Re: LD writes different LMA/VMA
Posted: Sat Dec 16, 2017 10:47 pm
by MichaelPetch
Appears that clang maintains .rodata sections that may have trailing characters on the name. In the linker script you should use
*(.rodata*) instead. With LD linker you should consider aligning the Load Memory Address (to the right of a colon on a section definition) to 4K if you want the LMA and VMA to match up. If you set the VMA (value to the left of the colon in the section definition), the LMA remains untouched. If you set both LMA and VMA in a section definition they are set separately. In your case you want to modify your
linker.ld to look like:
Code: Select all
OUTPUT_FORMAT("elf32-i386")
ENTRY(_start)
SECTIONS
{
. = 0x100000;
.text : ALIGN(4096) {
*(multiboot)
*(.text)
}
.data : ALIGN(4096) {
*(.data)
}
.rodata : ALIGN (4096) {
*(.rodata*)
}
.bss : ALIGN (4096) {
*(.bss)
}
}
The linkers may create the PHDRS differently, so to see the individual sections using LD you may want to use
objdump -x kernel to view the full headers.
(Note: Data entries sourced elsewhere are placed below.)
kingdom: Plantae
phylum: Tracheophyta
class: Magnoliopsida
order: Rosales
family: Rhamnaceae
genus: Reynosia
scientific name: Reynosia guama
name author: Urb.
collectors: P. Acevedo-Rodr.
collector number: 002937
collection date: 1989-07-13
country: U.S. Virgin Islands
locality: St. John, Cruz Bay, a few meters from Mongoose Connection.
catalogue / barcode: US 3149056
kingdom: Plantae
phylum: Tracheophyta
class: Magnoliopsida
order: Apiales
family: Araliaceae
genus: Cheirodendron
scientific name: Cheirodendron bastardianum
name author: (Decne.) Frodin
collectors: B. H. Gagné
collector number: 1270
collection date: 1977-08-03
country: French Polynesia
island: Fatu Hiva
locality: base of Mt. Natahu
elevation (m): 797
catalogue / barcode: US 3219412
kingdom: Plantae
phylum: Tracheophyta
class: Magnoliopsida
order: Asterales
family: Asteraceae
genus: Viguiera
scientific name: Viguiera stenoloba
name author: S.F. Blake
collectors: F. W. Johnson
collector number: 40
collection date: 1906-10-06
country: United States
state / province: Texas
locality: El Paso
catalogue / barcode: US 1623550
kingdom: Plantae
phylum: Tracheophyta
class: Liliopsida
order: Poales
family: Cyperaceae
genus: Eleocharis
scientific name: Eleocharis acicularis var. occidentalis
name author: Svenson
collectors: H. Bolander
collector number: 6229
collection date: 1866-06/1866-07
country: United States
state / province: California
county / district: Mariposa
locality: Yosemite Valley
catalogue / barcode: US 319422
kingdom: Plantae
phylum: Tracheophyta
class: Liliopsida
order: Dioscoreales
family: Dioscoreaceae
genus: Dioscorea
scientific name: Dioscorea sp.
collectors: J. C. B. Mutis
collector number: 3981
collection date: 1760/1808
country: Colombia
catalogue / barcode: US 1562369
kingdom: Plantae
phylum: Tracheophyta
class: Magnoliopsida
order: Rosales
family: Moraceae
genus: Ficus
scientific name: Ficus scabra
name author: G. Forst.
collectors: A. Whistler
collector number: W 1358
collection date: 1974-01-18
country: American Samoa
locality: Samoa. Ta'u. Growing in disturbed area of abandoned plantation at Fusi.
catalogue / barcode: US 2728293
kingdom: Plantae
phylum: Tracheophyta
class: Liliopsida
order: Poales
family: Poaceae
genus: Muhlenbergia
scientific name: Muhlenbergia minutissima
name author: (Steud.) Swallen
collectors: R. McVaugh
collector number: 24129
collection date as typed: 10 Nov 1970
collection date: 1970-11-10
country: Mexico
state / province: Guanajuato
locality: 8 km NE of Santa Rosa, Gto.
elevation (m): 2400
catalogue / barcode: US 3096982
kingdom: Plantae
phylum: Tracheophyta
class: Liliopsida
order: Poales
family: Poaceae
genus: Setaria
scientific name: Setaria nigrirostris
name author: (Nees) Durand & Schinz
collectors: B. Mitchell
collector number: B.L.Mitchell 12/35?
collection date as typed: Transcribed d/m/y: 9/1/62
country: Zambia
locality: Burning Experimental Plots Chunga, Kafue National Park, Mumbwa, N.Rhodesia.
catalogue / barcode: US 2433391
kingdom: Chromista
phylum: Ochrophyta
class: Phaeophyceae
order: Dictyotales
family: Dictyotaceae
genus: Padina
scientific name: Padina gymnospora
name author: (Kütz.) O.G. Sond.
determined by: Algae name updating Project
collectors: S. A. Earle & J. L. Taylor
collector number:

The output is more readable than
readelf IMHO Modify your linker line to add -nostartfiles and -nostdlib. We don't have C runtime initialization nor do we have standard library support. The command could look like this:
Code: Select all
ld -Tlinker.ld -nostartfiles -nostdlib *.o -o kernel -melf_i386
Be aware that if you are going to use C++ you will need to enhance the linkers script to deal with static construct and destructors. Your assembly code would have to loop through that data and call all the static constructiors. If you ever put class objects at global scope for example, to have them initialized these constructors have to be called. Normally the startupfiles do that, but since we are in a freestanding environment it is up to us to do that ourselves. I believe there is a forum post or OSDev wiki discussing this.
Re: LD writes different LMA/VMA
Posted: Tue Dec 19, 2017 9:46 am
by henje
Thanks for your help, setting the LMA instead of VMA resulted in the right result for all linkers I tested with. As for the explanation, I am not so sure because the LD manual states "LMA is set so the difference between the VMA and LMA is the same as the difference between the VMA and LMA of the last section" (from
here). There are other options but they boil down to "LMA is set to its VMA". This behaviour is especially weird, because I tested a different LD (2.23.1) which had no problem.
Also good catch with the .rodata regex, it kind of worked, but was not what I intended.
As for the C++ part, thanks for the heads up, but in my real project I got that handled. This was just a test for a different build system and had therefore no ctor, dtor stuff.